Translate this sentence from the text below on cancer-associated fibroblasts in osteosarcoma into Spanish: "Through the secretion of cytokines, remodeling of the extracellular matrix (ECM), and cross-talk with osteosarcoma cells, CAFs collectively promote tumor growth, metastasis, and immune evasion."

Document segment –

····················

Decoding the function of cancer-associated fibroblasts in osteosarcoma: Molecular pathways, therapeutic approaches and prognostic significance

Herein, we summarize the latest insights into osteosarcoma, the most prevalent primary malignant bone tumor, known for its aggressive nature, poor outcome, and especially poor prognosis when metastasis develops. Given recent research implicating the crucial role of the tumor microenvironment (TME) in osteosarcoma progression, cancer-associated fibroblasts (CAFs) emerged as key players. Through the secretion of cytokines, remodeling of the extracellular matrix (ECM), and cross-talk with osteosarcoma cells, CAFs collectively promote tumor growth, metastasis, and immune evasion. Exosomes derived from CAFs, which could also serve as important mediators of osteosarcoma progression, have been found to transport oncogenic lncRNAs like SNHG17 and linc00881. Moreover, some subtypes of CAFs, such as TOP2A + CAFs, have shown significant prognostic value for tumor aggressiveness. Thus, targeted CAFs was identified as a promising therapeutic modality, with strategies such as fibroblast activation protein (FAP) inhibition, TGF-β blockade, and CXCL12/CXCR4 axis inhibition demonstrating positive outcomes in preclinical models. The combination of CAF-targeted therapies with immunotherapies or chemotherapy has shown additional potential to reverse this CAF-induced resistance. Autophagy regulation in CAFs can be therapeutic opportunities for novel Interevent strategies.

····················

Data –
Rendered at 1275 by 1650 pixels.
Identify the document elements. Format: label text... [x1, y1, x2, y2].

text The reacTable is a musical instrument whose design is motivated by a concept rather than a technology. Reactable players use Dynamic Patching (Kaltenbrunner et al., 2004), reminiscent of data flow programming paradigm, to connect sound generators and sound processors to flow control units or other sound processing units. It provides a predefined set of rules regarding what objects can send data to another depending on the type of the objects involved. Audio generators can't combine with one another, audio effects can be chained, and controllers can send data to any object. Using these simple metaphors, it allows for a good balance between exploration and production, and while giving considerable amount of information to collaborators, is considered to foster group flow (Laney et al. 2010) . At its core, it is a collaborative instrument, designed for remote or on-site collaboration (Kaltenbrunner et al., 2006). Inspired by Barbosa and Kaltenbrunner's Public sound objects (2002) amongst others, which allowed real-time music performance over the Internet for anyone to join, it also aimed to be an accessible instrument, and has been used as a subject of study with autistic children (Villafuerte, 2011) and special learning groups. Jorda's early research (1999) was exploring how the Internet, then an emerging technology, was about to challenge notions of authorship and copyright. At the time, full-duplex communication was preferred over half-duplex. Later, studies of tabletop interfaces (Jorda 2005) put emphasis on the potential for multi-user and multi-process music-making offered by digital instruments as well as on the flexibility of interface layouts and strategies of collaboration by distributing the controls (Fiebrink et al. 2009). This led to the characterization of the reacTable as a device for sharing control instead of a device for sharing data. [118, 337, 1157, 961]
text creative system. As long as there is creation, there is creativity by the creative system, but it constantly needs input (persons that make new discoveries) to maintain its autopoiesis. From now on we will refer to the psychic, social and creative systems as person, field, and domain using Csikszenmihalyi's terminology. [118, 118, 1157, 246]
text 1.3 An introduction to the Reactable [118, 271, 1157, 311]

····················

Reply –
Mediante la secreción de citocinas, la remodelación de la matriz extracelular (MEC) y la comunicación cruzada con las células de osteosarcoma, los CAF promueven en conjunto el crecimiento tumoral, la metástasis y la evasión inmunitaria.